BlondiePortz · 15/03/2025 23:16

Well ensuring if you don't think thry are a good person or will be a good father don't breed with them, get to know them first may help. It is well and good going 'I wanna baby I don't whose sperm I use' doesn't help

And the he has fathered 3 kids by different 3 different women but I am desperate for him to want one with me, good grief

Edited

My sister thought she had a decent one. Luckily, one of her or him is infertile, but she pissed nearly a decade on a guy with no red flags at the start who treated her like a total bangmaid by the end and was rapidly turning into an MRA.

You might think you know someone, but you never can. You cannot ever know what they are thinking, nor what they will think in ten years time. And women don't have decades to check a guy out in because, one respect in which we do have far less choice than men in, is when to have kids because we get the menopause and men don't.

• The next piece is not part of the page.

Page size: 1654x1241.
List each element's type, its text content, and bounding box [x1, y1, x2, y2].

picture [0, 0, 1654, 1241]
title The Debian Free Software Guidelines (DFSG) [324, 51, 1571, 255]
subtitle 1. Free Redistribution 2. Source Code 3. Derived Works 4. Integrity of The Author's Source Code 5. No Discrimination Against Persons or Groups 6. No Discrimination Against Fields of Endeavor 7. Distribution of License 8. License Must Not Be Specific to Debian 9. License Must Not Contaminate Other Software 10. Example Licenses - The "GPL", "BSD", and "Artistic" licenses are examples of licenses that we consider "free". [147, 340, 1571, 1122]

JandamiHash · 16/03/2025 01:04

ChilliLips · 15/03/2025 22:57

Teaching them to read risk and act on it is, yes.

Do you know what would be even more empowering? Telling men to stop being selfish cunts. And it would also be empowering not put the onus on women to spot who is and isn’t a selfish cunt.

Prevention is better than cure

selffellatingouroborosofhate · 16/03/2025 01:34

JandamiHash · 16/03/2025 01:04

Do you know what would be even more empowering? Telling men to stop being selfish cunts. And it would also be empowering not put the onus on women to spot who is and isn’t a selfish cunt.

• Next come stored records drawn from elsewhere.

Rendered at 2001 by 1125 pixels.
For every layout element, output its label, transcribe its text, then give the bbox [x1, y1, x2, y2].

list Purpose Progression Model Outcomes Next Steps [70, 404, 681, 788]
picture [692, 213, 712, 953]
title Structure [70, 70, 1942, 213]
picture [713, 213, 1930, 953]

Prevention is better than cure

This. We don't empower women by making them responsible for men's shittiness. It's misogyny to blame women for what men do.

The Rules of Misogyny

#12. Women’s ability to recognize male behavior patterns is misandry

https://4w.pub/the-rules-of-misogyny/

Userlosername · 16/03/2025 01:42

ssd · 15/03/2025 11:19

Typical mn answer.

No wonder nothing gets sorted.

That seems sexist. “Nothing gets sorted” because it’s a men’s issue?

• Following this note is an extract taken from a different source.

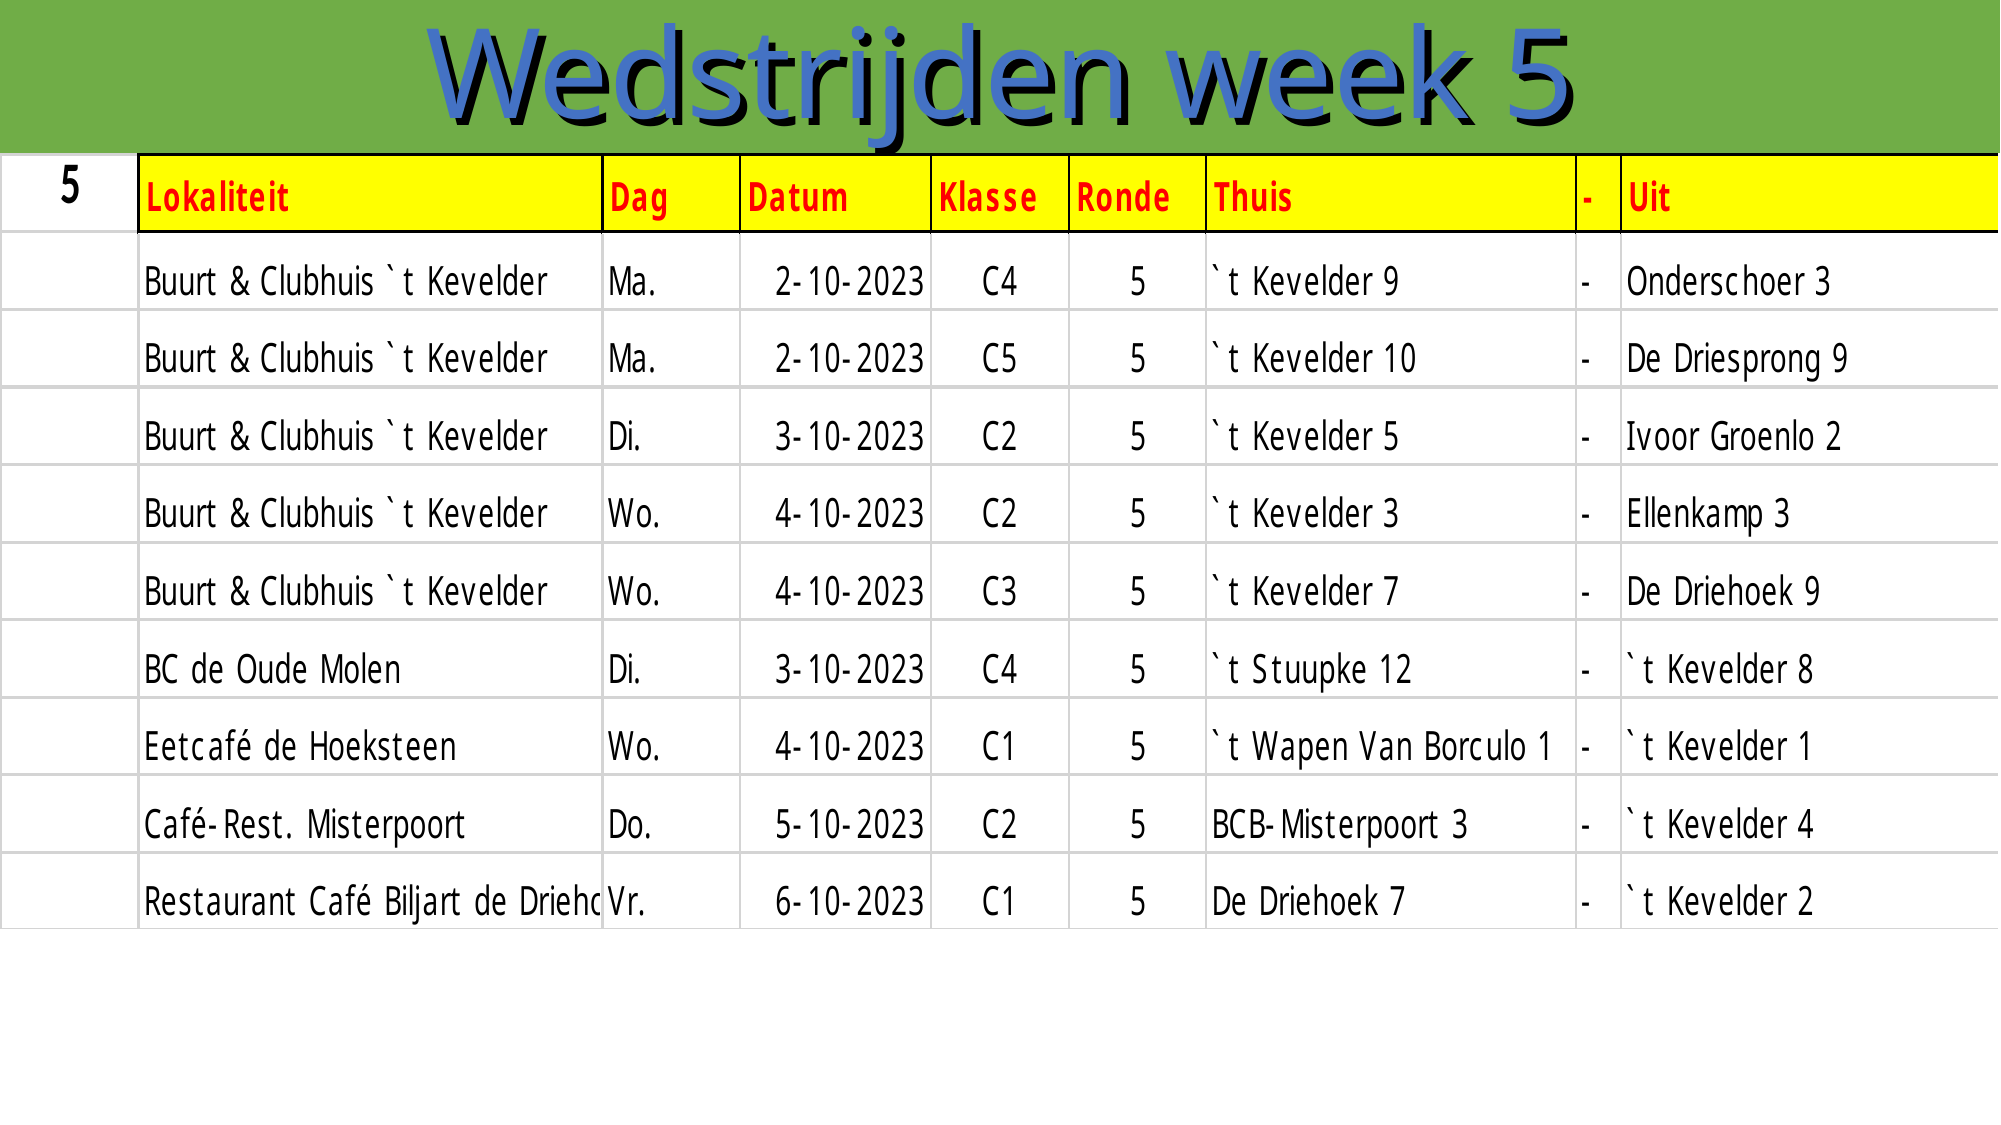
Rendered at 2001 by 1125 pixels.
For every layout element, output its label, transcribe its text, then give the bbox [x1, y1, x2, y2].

picture [0, 152, 2000, 932]
title Wedstrijden week 5 [0, 0, 2000, 152]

I do think as mothers of sons we have to promote good male role models. But this crisis needs me to sort it by stepping up and being better fathers

TMJop · 16/03/2025 01:52

There is nothing new in that report. Ask anyone who has been working in social/ health/ police services for decades. The issue is whether anything can be done about it and by whom. I can remember reading similar reports in the 70s, 80s, onwards. Steve Biddulph published "Raising Boys" in 1997.
Until lazy, feckless fathers step up, nothing will change.

Meadowfinch · 16/03/2025 02:02

My ds sees his df for6 hours a week. They eat a burger together, have one short conversation and then ex spends his time snoozing or browsing his phone.

I taught my ds to swim, to cycle, to build dens. I am a good role model in terms of work ethic. He sees me do car and house maintenance. We practice karate together, I chase him to do his homework and don't let him wander the streets. Even as a 16yo he talks to me. We discuss anything from condoms to Donald Trump.

He has male role models of his karate Sensei, maths & PE teachers. I don't share my views on men with him, that would be inappropriate.

It was pretty obvious, soon after ds was born that ex would abdicate his responsibilities so I've worked hard to fill the void. Ds is a happy settled teen. Calm, good GCSEs.

I don't know what the answer is to the wider problem. So many men are selfish and lazy, completely unfit to be husband or fathers.

TMJop · 16/03/2025 02:08

I have a relative who was widowed suddenly (in the 1950s)when her sons were aged 2 and 4. It was male relatives and various groups from church/ scouts/school who provided good mentors and role models. Nowadays we seem to be surrounded by predatory men who infiltrate those same organisations and how does anyone know who the good men are.